= Maintenance actions =

Maintenance actions, historically referred to as socio-emotive actions, are those leadership actions taken by one or more members of a group to enhance the social relationships among group members. They tend to increase the overall effectiveness of the group and create a more positive atmosphere of interaction within the group.

==Concept==

Maintenance actions are contrasted with Task Actions which are those actions taken to enable the group to complete a specific task or goal.

Conceptually developed by social psychologist Kurt Lewin in his extensive research into group interaction during the 1940s, maintenance actions were extended into the discipline of leadership studies through the work of Douglas McGregor in his definitive statement of principles of leadership, The Human Side of Enterprise. Countless texts and "how to" manuals on group and team leadership since Lewin's work have sought to identify those activities which can then be used in group situations to maintain as well as increase friendship, warmth, and attachment among the participants of a group.

Maintenance actions can be understood as those activities which maintain the functioning of the group just as a driver of a car maintains the car by putting oil in the engine or making sure that the tires have enough pressure.

==Types==

Lewin specifically identified ten types of maintenance actions: encourager of participation; harmonizer and compromiser; tension reliever; communication helper; evaluator of emotional climate; process observer; standard setter; active listener; trust builder; and interpersonal problem solver.

The most identifiable and popular of the ten types is the tension reliever or the person who relieves the tension within the group by telling jokes and stories, suggesting breaks or fun (as opposed to task) activities. (Later group and leadership writers frequently identify the person taking on this role as the group "clown".)

In contrast, often the hardest to identify is that of the process observer, similar to a participant observer, or the person who watches the interaction within the group as it unfolds and shares their observations with the other group members by continually pointing out ways in which the group behaviors become inconsistent or erratic which could throw the group off track in its attempt to accomplish a goal.

The type considered by group facilitators to be the most valuable role is that of interpersonal problem solver or the person who has the natural ability to help people solve their problems in a non-professional manner and draws other people in the group to them by their warmth and openness.

==Behaviour theory==

The success of Lewin's work in defining these group activities is attributable to his explanation of them in behavior theory terms within the context of role theory . This was in contrast to both previous and subsequent research which would utilize such picturesque but often unrealistic terms for group behaviors such as the eagle, the bear, or the possum (creating confusion among group participants who may not share the same ideas of animal behavior as the theorist who proposed the terms). Lewin also sought to explain these maintenance actions within the context of immediate experience of the group participant as opposed to roles associated with a person's individual personality. Group psychotherapist Irvin Yalom presents a contrasting view to Lewin in his position that group behaviors are developed in an individual's first group experiences (primarily in their family of origin) and then carried with them from group to group for the rest of their lives.

Maintenance actions can also be seen as occurring on three levels of interaction within the group. On the primary level there are individual actions within the group which can be seen as maintenance actions. On the secondary level there are people whose majority of actions identify them as having a maintenance personality. On the highest level there are groups which take on the role of social interaction and support as their primary goal which are then identified as maintenance groups. Maintenance groups are seen frequently in society as in a support group, collections of people who meet with the intention of bonding and problem solving through shared experiences such as groups of cancer survivors or people coping with the loss of a loved one.

Maintenance actions have moved on to become the core of several social psychology theories of leadership and group interaction such as Fiedler's distributed actions model of group leadership; Bales' Interaction Process Analysis model; and Blanchard and Hershey's leadership effectiveness model.

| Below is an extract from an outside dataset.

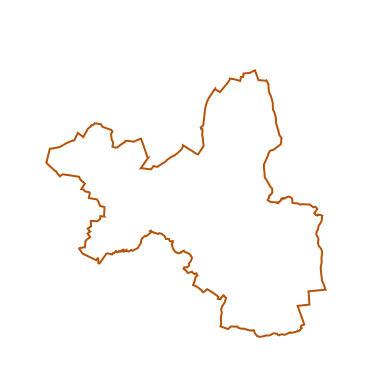 Īvandes pag., Kuldigas, Latvia, rotated 280°
{"feature_id": "27541924B58037297238145", "entity_name": "Īvandes pag.", "entity_type": "district", "adm_level": 2, "iso_a3": "LVA", "parent_name": "Latvia", "parent_adm1": "Kuldigas", "projection": "orthographic", "projection_center": [21.775, 56.978], "detail": "fine", "context": "isolated", "style": "outline", "palette": "amber", "viewbox_px": 384, "rotation_deg": 280, "n_neighbors": 0, "source": "geoboundaries", "source_scale": "gbopen_adm2", "svg_char_len": 5941}
<svg xmlns="http://www.w3.org/2000/svg" viewBox="0 0 384 384"><g transform="rotate(280 192 192)"><path d="M67.0,243.7L64.6,243.4L63.3,251.3L65.7,253.2L66.3,253.6L67.1,259.1L67.4,260.2L66.3,261.1L65.9,265.2L66.5,266.5L65.9,271.1L65.7,271.7L65.9,275.1L66.7,276.5L66.2,277.1L64.2,278.2L63.0,279.3L61.6,281.0L61.3,282.1L61.2,284.4L62.2,287.0L63.8,290.4L63.9,292.3L64.1,292.9L64.6,293.9L66.6,296.2L67.1,297.7L67.2,298.2L67.0,299.4L67.1,300.0L67.1,300.3L67.0,300.7L66.2,301.5L66.0,302.6L66.2,303.1L66.8,303.6L67.1,304.1L67.6,306.1L67.4,307.5L67.4,307.8L68.4,309.7L70.8,312.8L70.4,313.3L70.5,314.1L70.7,314.3L70.9,315.4L72.5,318.9L73.0,319.8L73.8,320.1L74.0,320.4L73.9,320.9L73.6,321.2L73.9,321.7L76.1,323.0L77.0,323.7L77.7,322.5L79.6,323.0L79.8,323.7L81.0,325.6L98.2,315.8L101.5,327.2L114.4,324.0L119.0,340.5L124.7,337.3L127.2,335.5L136.3,332.7L140.9,331.7L144.4,332.0L150.2,330.9L154.9,330.7L155.7,330.5L157.2,329.8L158.6,328.8L159.3,328.1L160.9,326.2L162.7,325.2L163.7,324.8L167.3,324.8L169.5,323.6L171.0,322.2L172.2,321.7L174.4,321.7L177.4,322.6L180.4,322.5L183.5,323.8L186.0,324.6L187.9,324.6L190.0,324.3L191.2,324.4L191.7,323.0L191.5,321.7L191.8,320.1L191.6,319.9L191.1,320.0L190.7,319.8L190.7,318.4L190.7,318.1L191.2,317.4L192.0,316.8L192.4,316.1L197.0,318.4L198.8,316.3L198.0,314.0L200.2,310.2L200.0,309.6L199.1,302.1L198.3,300.6L199.1,298.3L198.7,293.9L198.9,292.6L203.0,291.9L204.2,289.3L204.2,287.6L203.8,286.9L201.3,283.7L202.0,282.9L201.8,282.6L201.3,282.2L201.2,281.9L200.6,281.7L200.7,281.2L199.8,281.3L199.4,280.8L198.9,280.9L198.7,280.5L198.1,280.0L197.7,279.9L197.5,279.5L197.2,279.5L196.6,278.9L196.2,278.8L196.1,278.4L195.8,278.4L195.9,277.8L196.5,277.6L195.8,271.5L197.1,267.9L197.9,268.0L198.6,268.6L199.7,268.7L199.9,268.6L200.4,268.8L200.7,268.6L201.3,268.6L201.5,268.7L201.5,268.9L202.2,269.1L202.3,269.4L202.9,269.6L202.9,269.9L203.2,270.2L205.4,271.2L209.3,270.3L210.2,269.2L211.0,268.0L214.6,265.2L219.2,261.0L223.1,260.2L228.5,258.6L230.8,258.2L231.7,258.1L241.4,260.6L242.5,260.7L242.8,260.5L245.8,261.5L246.8,262.6L247.4,264.6L254.2,271.0L258.2,271.1L259.6,270.7L260.5,270.9L261.1,270.5L262.5,268.9L263.4,268.1L267.3,266.4L274.8,262.6L277.8,262.2L281.5,261.0L284.4,259.4L287.3,257.5L290.7,256.6L293.6,256.1L296.3,255.0L300.6,252.7L303.3,250.8L304.4,250.3L307.3,249.4L311.4,248.6L314.8,245.9L314.4,245.5L313.7,238.1L322.8,232.8L320.3,229.5L319.5,228.7L317.6,222.1L314.2,222.4L314.1,222.2L313.7,220.2L309.7,220.2L310.4,214.1L310.3,209.6L308.6,209.4L306.6,208.7L295.3,202.2L297.0,197.3L297.8,196.9L290.7,193.6L287.7,192.3L284.7,191.4L282.6,191.0L278.7,190.6L276.0,190.5L259.6,191.5L257.1,189.4L255.6,190.2L255.9,191.1L253.9,191.8L249.7,192.1L248.3,192.8L239.4,195.5L230.2,191.5L230.2,190.9L230.6,189.1L232.3,185.3L236.4,175.1L235.4,175.3L233.1,174.6L231.0,173.5L228.8,171.8L225.8,169.2L224.3,167.6L223.7,166.4L221.5,164.0L219.4,162.0L218.1,161.2L216.6,159.9L214.5,157.4L210.7,153.5L210.9,149.6L207.2,147.8L207.0,144.9L206.7,138.3L206.5,137.5L218.1,142.9L218.0,142.7L218.5,142.1L232.0,134.7L235.7,132.4L232.0,126.6L231.4,126.2L231.3,120.4L230.8,117.4L229.1,116.9L228.1,115.5L223.7,111.2L222.8,110.5L222.4,108.9L222.7,105.8L227.0,105.8L229.9,103.7L234.8,102.3L235.3,102.0L235.6,102.3L237.5,103.2L239.1,101.8L240.4,93.7L241.0,92.1L242.6,90.9L243.0,90.4L242.8,85.7L242.8,84.2L241.3,83.6L240.1,81.1L239.0,81.0L236.4,78.6L227.2,75.4L230.4,69.3L222.4,67.1L221.5,64.9L218.8,60.5L214.6,55.5L213.2,53.6L210.8,47.5L209.9,44.5L195.6,43.5L194.3,45.1L189.2,53.2L188.8,54.5L186.5,56.6L186.1,57.2L184.5,59.2L187.0,61.7L187.4,78.2L185.4,79.4L183.7,81.4L182.5,83.9L181.6,85.0L175.7,82.6L175.6,84.1L175.2,85.1L174.0,86.8L173.9,87.2L174.0,89.9L173.7,91.3L172.7,91.5L168.1,91.5L168.2,99.7L165.7,101.9L162.4,103.7L161.9,108.5L153.4,109.5L153.0,109.6L152.6,110.0L152.3,105.9L149.6,106.3L146.8,103.9L146.0,97.4L145.9,97.3L140.7,98.7L137.9,95.6L135.4,98.1L135.3,98.5L133.0,96.4L129.9,99.5L125.7,95.7L118.9,96.1L118.9,95.7L117.3,91.0L116.5,90.8L112.3,95.1L108.2,109.4L108.7,109.5L110.4,110.8L110.3,111.2L104.9,112.3L105.4,112.4L105.5,113.2L105.7,113.4L115.3,117.9L116.1,118.1L116.4,118.5L117.0,119.7L116.6,124.0L117.3,124.2L118.1,124.8L118.3,125.1L118.0,125.4L118.0,125.6L118.4,125.6L119.7,127.0L120.3,127.0L120.6,127.4L120.6,127.6L120.4,127.8L119.7,128.6L119.6,128.9L120.6,130.2L121.2,130.4L121.2,130.7L120.7,131.1L121.0,131.8L121.0,132.6L121.1,132.9L121.1,133.2L121.4,133.5L121.9,133.0L121.8,132.8L122.1,132.6L122.7,133.5L122.1,133.4L122.0,134.1L122.5,134.2L122.9,134.0L123.1,134.2L122.9,134.9L122.8,135.0L122.3,134.9L121.9,135.3L121.9,135.6L122.5,135.6L122.6,135.8L122.4,136.0L122.1,136.0L123.2,137.2L122.8,137.2L122.5,137.5L122.5,137.8L123.1,137.8L123.1,138.0L122.6,138.6L122.4,140.1L124.4,142.3L123.7,143.4L127.2,148.2L131.5,149.9L131.8,150.2L133.6,150.5L134.1,150.4L136.4,150.4L137.0,150.7L137.3,150.7L137.5,151.0L138.4,151.4L138.7,151.8L140.5,153.1L140.4,154.4L144.2,157.9L145.0,158.1L146.3,157.6L146.3,158.4L146.5,158.5L145.6,159.2L145.9,159.9L145.9,160.3L145.2,161.3L145.4,162.7L144.8,165.1L144.8,165.4L145.1,166.4L145.4,167.0L145.7,167.0L145.6,169.0L144.1,172.4L141.2,174.6L141.8,177.3L139.7,178.7L140.2,181.7L139.1,181.9L138.9,181.4L138.0,181.3L137.0,181.3L135.7,182.0L135.0,182.0L132.0,183.9L129.9,186.3L129.6,188.0L129.3,188.3L129.6,190.2L130.4,191.8L130.9,191.6L132.2,193.2L132.8,194.1L132.0,194.6L131.6,196.0L131.1,198.6L130.2,200.6L129.2,201.9L128.9,201.8L127.4,203.4L124.3,203.1L121.1,201.4L120.6,201.7L118.9,201.8L117.2,200.5L116.7,199.3L116.6,197.5L114.8,197.1L113.3,200.3L111.5,201.9L113.4,205.7L111.6,208.5L112.7,210.4L110.6,211.8L109.3,210.5L107.5,210.2L106.3,210.2L104.4,210.0L100.6,209.2L99.6,213.3L97.1,218.2L95.2,220.2L96.4,221.9L98.9,223.8L97.3,228.1L95.6,231.9L93.4,236.2L91.2,236.0L91.6,238.8L92.3,238.7L93.2,239.1L94.5,240.4L95.4,240.4L95.7,241.0L93.6,244.0L88.8,243.3L85.2,241.8L81.9,241.1L81.2,241.1L78.9,242.1L78.3,242.3L75.0,242.2L71.8,242.5L67.0,243.7Z" fill="none" stroke="#b45309" stroke-width="2"/></g></svg>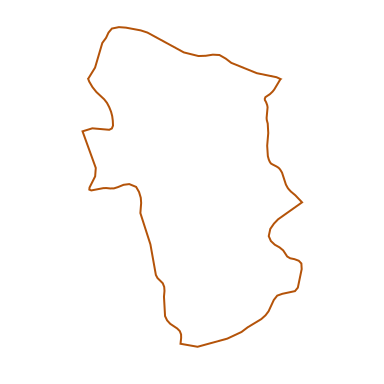 SVG path tracing the border of Souk Ahras, rotated 279°
{"feature_id": "DZA-2222", "entity_name": "Souk Ahras", "entity_type": "Province", "adm_level": 1, "iso_a3": "DZA", "parent_name": "Algeria", "parent_adm1": "", "projection": "natural_earth1", "projection_center": [7.905, 36.161], "detail": "fine", "context": "isolated", "style": "outline", "palette": "amber", "viewbox_px": 384, "rotation_deg": 279, "n_neighbors": 0, "source": "natural_earth", "source_scale": "10m", "svg_char_len": 1648}
<svg xmlns="http://www.w3.org/2000/svg" viewBox="0 0 384 384"><g transform="rotate(279 192 192)"><path d="M342.8,121.1L342.5,123.0L328.6,162.1L327.3,177.1L328.7,184.3L330.9,191.1L331.6,197.7L329.0,204.5L325.7,210.6L319.5,237.4L318.6,257.5L317.4,261.8L317.3,261.7L306.1,257.2L303.8,255.9L300.9,253.7L297.2,249.7L295.5,249.3L294.2,249.6L293.0,250.6L292.2,251.2L289.5,252.7L287.5,253.4L276.8,254.1L274.8,254.6L271.4,256.1L262.1,258.1L249.5,259.0L239.3,261.3L236.0,262.8L234.0,264.1L232.5,265.5L231.8,267.3L230.6,271.0L229.9,272.8L229.0,274.4L227.8,275.7L225.2,277.9L214.0,283.6L210.9,286.0L209.8,287.2L207.9,289.6L204.9,294.6L199.0,302.3L178.5,281.3L173.6,277.9L167.8,275.1L160.4,274.7L155.9,277.6L152.9,282.0L151.0,287.1L148.6,291.2L143.2,296.1L141.9,299.3L141.7,303.7L140.8,308.2L138.5,311.2L133.0,312.4L114.1,311.5L110.2,309.2L105.6,297.2L103.0,292.4L98.2,289.7L86.2,286.3L81.7,283.9L77.3,280.3L67.1,268.2L61.5,262.8L52.7,249.8L40.0,221.7L40.3,204.4L46.2,204.1L49.6,203.5L52.7,201.7L54.9,198.7L58.4,191.1L61.3,187.5L65.2,184.8L84.2,180.7L90.0,180.3L93.9,179.4L97.3,177.4L101.6,171.4L104.4,169.3L133.8,159.1L163.1,144.3L173.2,143.5L178.3,142.3L183.7,139.7L188.3,136.0L190.0,128.8L188.4,123.3L185.2,118.0L183.3,114.2L182.7,110.5L182.5,106.7L181.9,103.7L177.8,92.3L178.3,90.2L180.4,90.1L192.3,93.9L200.7,93.2L234.8,74.4L239.3,83.6L240.5,100.5L242.2,102.9L245.2,103.6L250.1,102.6L254.5,101.3L258.6,99.5L262.8,97.0L266.7,94.1L269.8,90.8L275.8,81.9L280.0,77.3L285.0,73.2L287.6,71.7L287.7,71.8L299.7,76.8L325.2,80.1L330.8,83.0L336.4,84.6L340.9,87.3L343.4,94.0L344.0,101.0L343.6,116.1L342.8,121.1Z" fill="none" stroke="#b45309" stroke-width="2"/></g></svg>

Blanchard and Hershey have argued that more successful leaders combine both maintenance and task actions to a certain extent depending on the group members' abilities and experiences in order to achieve the most successful style and process of group leadership. Their concept is vividly underscored in Herman Wouk's popular novel, The Caine Mutiny where Wouk contrasts the effectiveness of a total task action oriented leader in the character of Captain Queeg versus the leader who combines maintenance and task actions in the character of Captain De Vriess. In the novel, the failure of Queeg to accurately identify the necessary combination of maintenance and task actions to suit the particular setting of the fictional Navy ship the U.S.S. Caine may be seen to lead to his inevitable downfall and the "mutiny" of the crew during a particularly life-threatening mission in the midst of a typhoon. This theme was repeated later in a cinematic form more recently in the movie Crimson Tide which pitted a task action oriented Captain (played by Gene Hackman) against a maintenance action Executive officer (played by Denzel Washington) in a battle for the crews' hearts and minds on a fictitious U.S. naval submarine.

A more popular view among group leaders and facilitators today is that groups rarely see leaders who exclusively choose one extreme of task actions versus the other extreme of maintenance actions, and are more likely to see a leader whose style is to combine the two styles of leadership in varying ways in relation to their own understanding of their ability to lead.